Text-based hardware design files

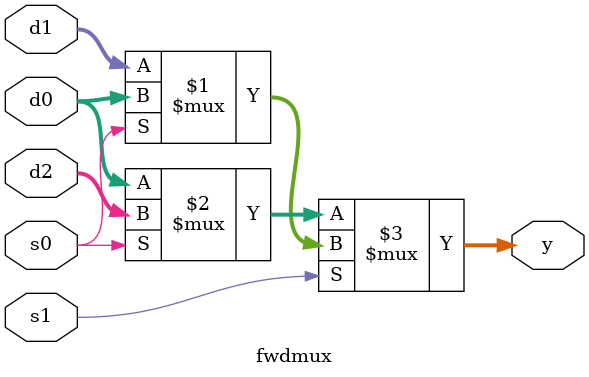
<source format=sv>
`timescale 1ns / 1ps


module fwdmux
    #(parameter DATA_W = 32)
    (input logic [DATA_W-1:0] d0,d1,d2,
     input logic s1,s0,
     output logic [DATA_W-1:0] y);


assign y = s1 ? (s0 ? d0 : d1) :
                (s0 ? d2 : d0) ;

endmodule

</source>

Exercise aim =
Across the records above, how many lines contain the word "input"? Please give that number alone.

Exercise response =
2